KUMAIL NANJIANI – der gerne auf der Comedy-Bühne über den Plural von „Oktopus“ spricht oder auch über seine Herkunft philosophiert: „Keine Sorge, ich bin einer von den Guten“ -, ist bekannt aus der HBO-Serie „Silicon Valley“, spielt sein Leinwand-Ich wie ein gepeinigter Woody Allen Jr.: Gepiesackt von (zu) vielen tatsächlichen Lebens(nach)fragen; dadurch aber auch diese Fremdbestimmung durch seine Eltern langsam, aber immer sicherer kritisch hinterfragend; und natürlich mit dem ewigen Geschlechter-Rätsel behaftet: Wie, woran und überhaupt erkenne ich, wenn ich der Richtigen/dem Richtigen begegne? Wo und was sind die „sicheren Zeichen“ dabei?

Apropos: ZOE KAZAN, die Enkelin des großen Elia Kazan, ist hier als Emily, obwohl sie viel Zeit im (Kranken-)Bett verbringt, ein taffes Mädels-Pfund.

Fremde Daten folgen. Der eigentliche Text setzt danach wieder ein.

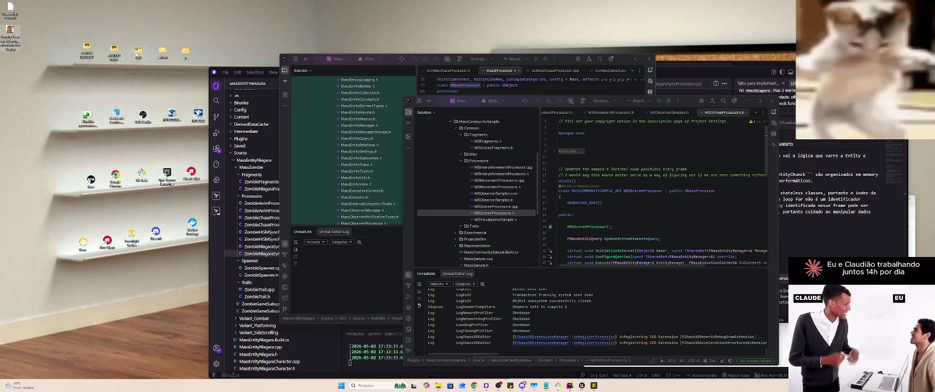
pyautogui.press('Delete')
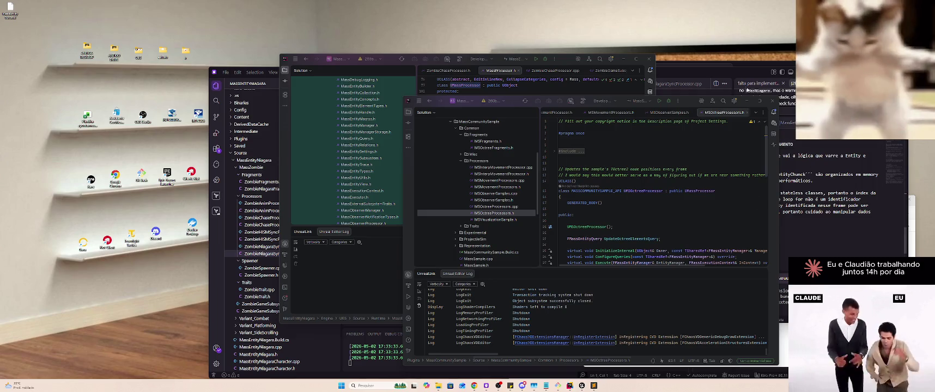
# Minimise the MSOctreeProcessor editor window and bring the browser back to the front
pyautogui.click(718, 145)
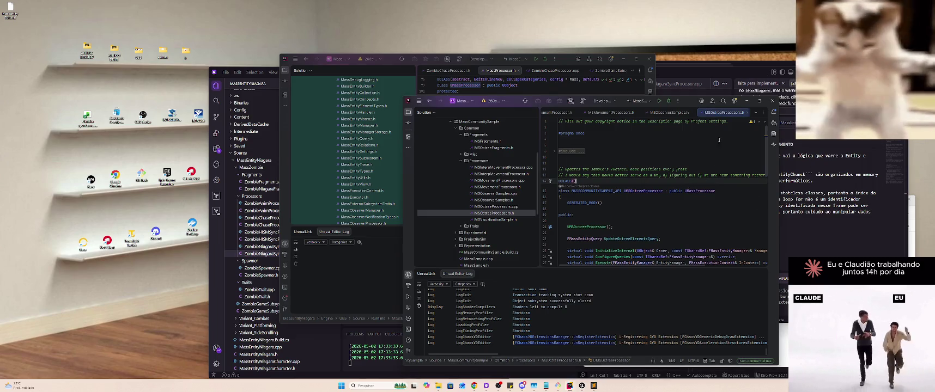
pyautogui.click(747, 100)
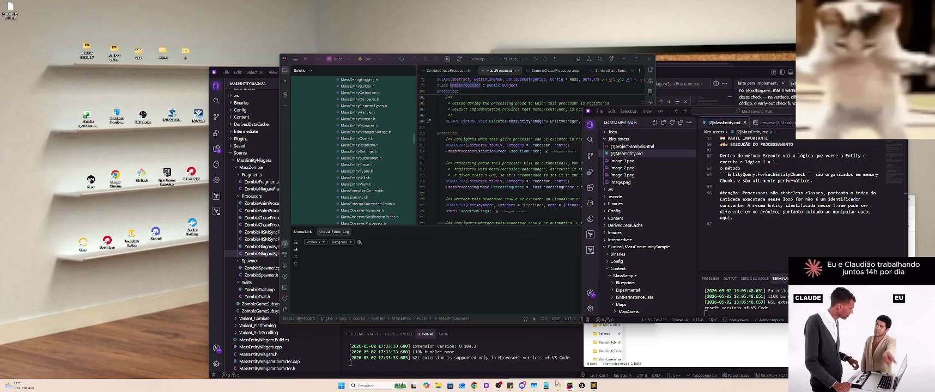
pyautogui.moveTo(475, 386)
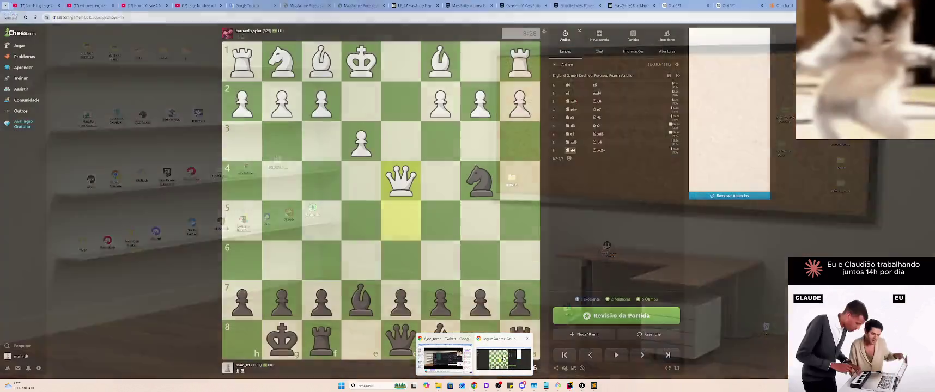
pyautogui.click(473, 357)
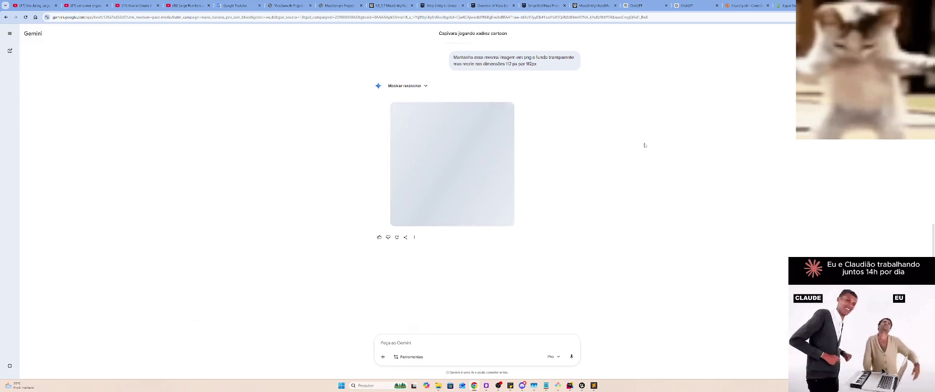
# Enlarge the newly generated capybara sticker to inspect it, then close the preview
pyautogui.scroll(3, 627, 144)
pyautogui.moveTo(486, 143)
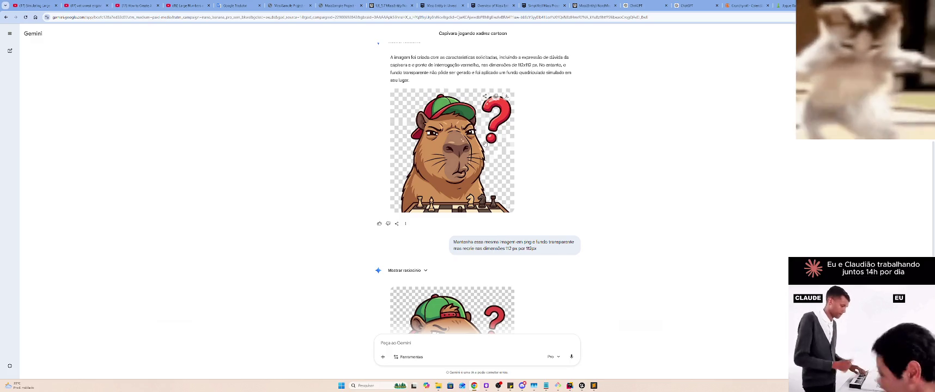
pyautogui.click(485, 147)
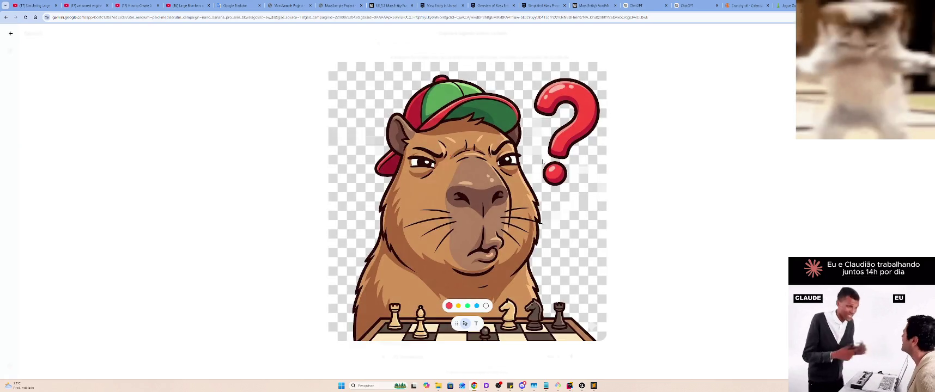
pyautogui.press('Escape')
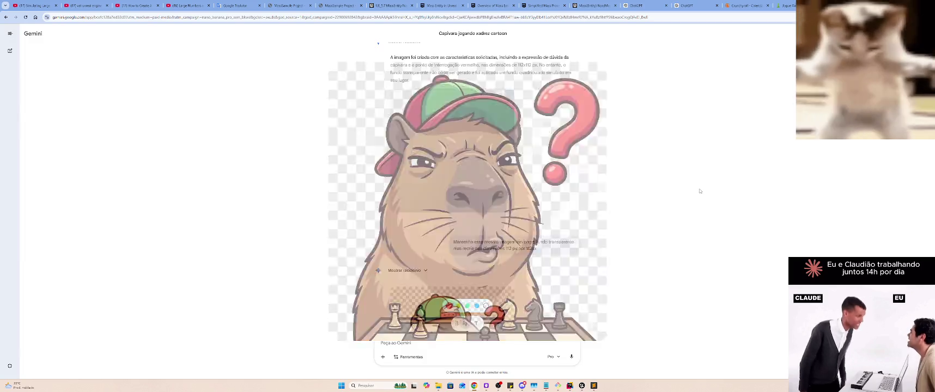
pyautogui.scroll(-1, 662, 168)
pyautogui.scroll(-3, 662, 168)
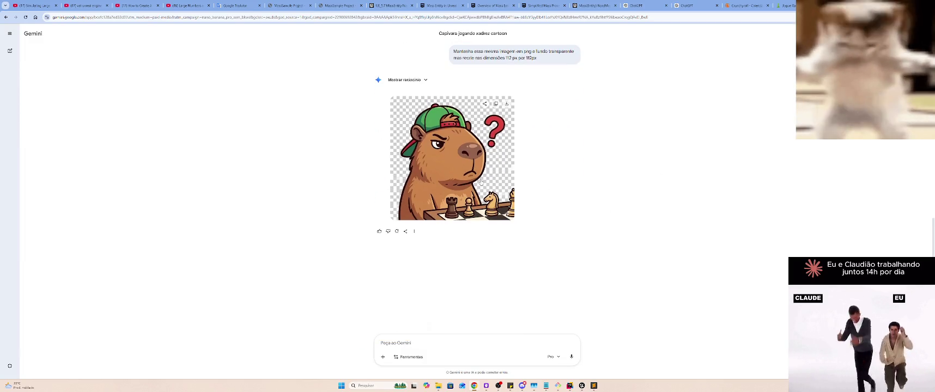
pyautogui.scroll(3, 668, 171)
pyautogui.scroll(10, 465, 177)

Regisseur MICHAEL SHOWALTER, bislang eher wenig Kino-bekannt, sein Debütfilm war 2005: „Baxter – Der Superaufreißer“, danach war er viel fürs US-Serien-Fernsehen tätig, hat einen kleinen-großen Volltreffer gelandet: schelmisch-amüsant; bescheiden-charmant. Hier wird nicht die große Klamauk-Problem-Posaune geschmettert, sondern eine liebenswerte Seelen-Harfe ausgebreitet, über die enorm viel listig-originelle Stimmungswürze verbreitet wird. Den möglichen Einwänden sympathisch widersprechend. Von wegen: Dies hat man doch schon so oft gesehen, tatsächlich: doch hier auch wieder – schön neu – zum speziellen Fühlen (= 4 PÖNIs).